§ **Directions for this task**
Looking at the data below, count the lines that contain the string "none". Write only the total.

§ **Task inputs**
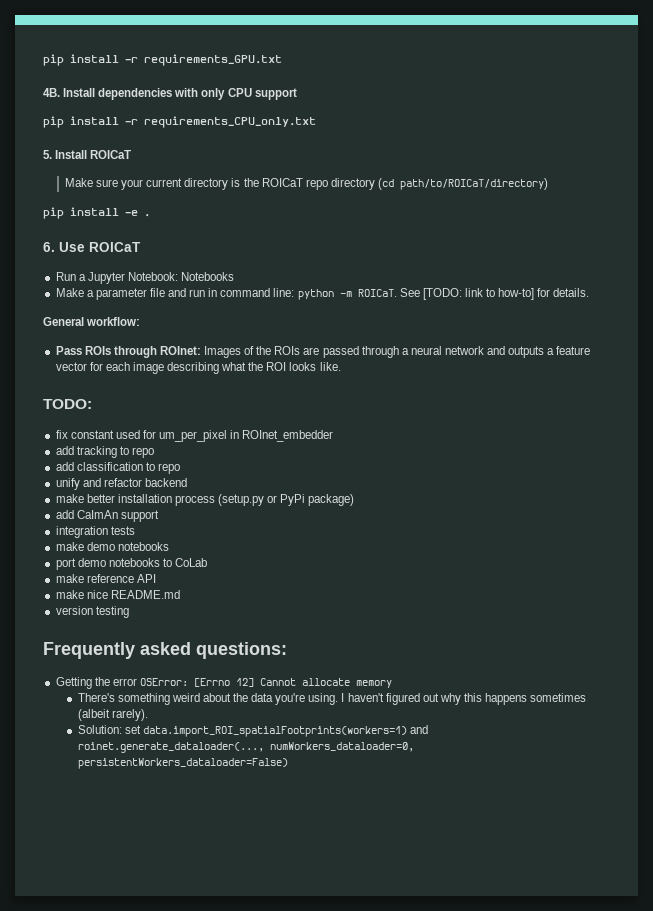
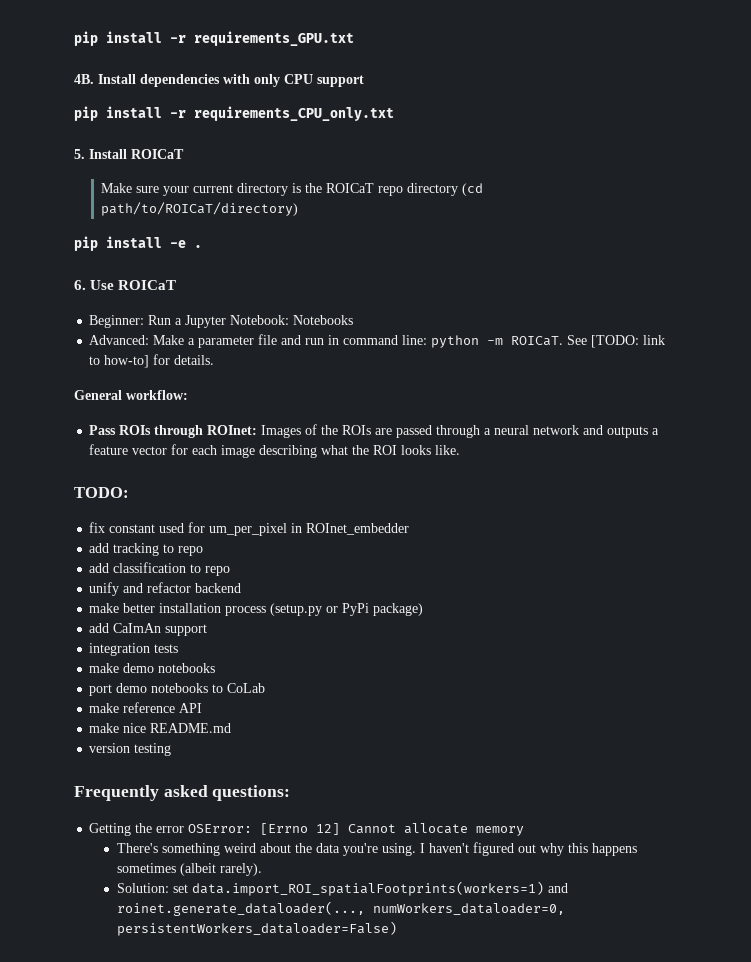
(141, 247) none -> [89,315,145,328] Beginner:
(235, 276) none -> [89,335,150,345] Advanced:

--

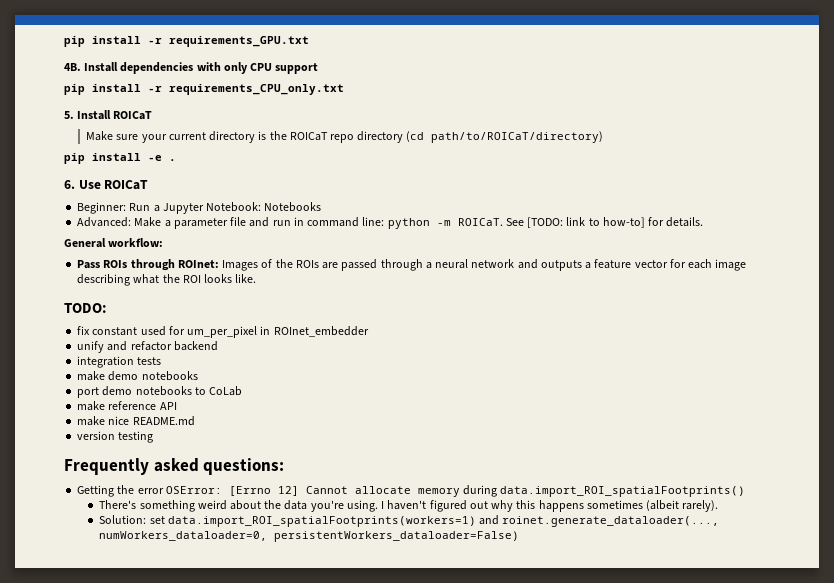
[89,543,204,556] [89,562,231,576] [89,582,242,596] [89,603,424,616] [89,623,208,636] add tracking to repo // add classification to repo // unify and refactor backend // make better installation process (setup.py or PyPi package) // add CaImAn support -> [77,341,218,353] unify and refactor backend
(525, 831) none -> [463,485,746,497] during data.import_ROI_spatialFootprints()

---

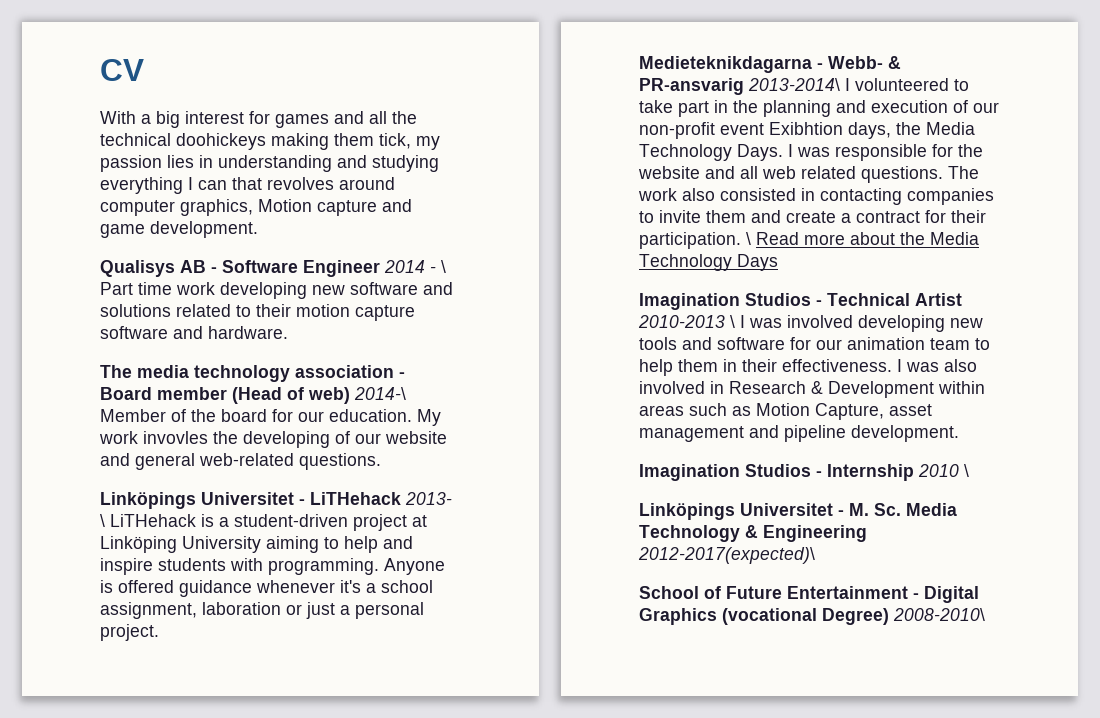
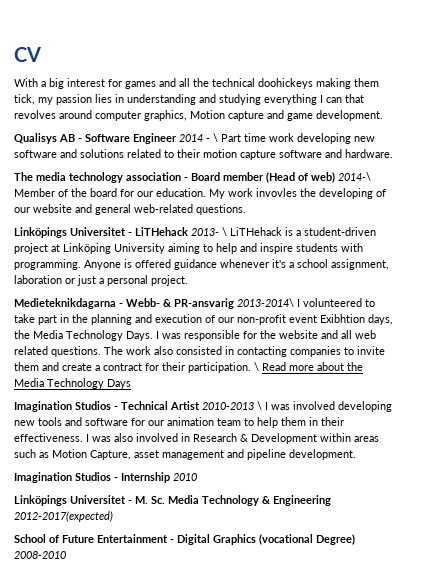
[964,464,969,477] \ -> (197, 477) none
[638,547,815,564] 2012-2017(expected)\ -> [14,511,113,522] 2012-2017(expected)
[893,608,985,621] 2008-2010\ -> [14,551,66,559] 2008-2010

§ **Final answer**
4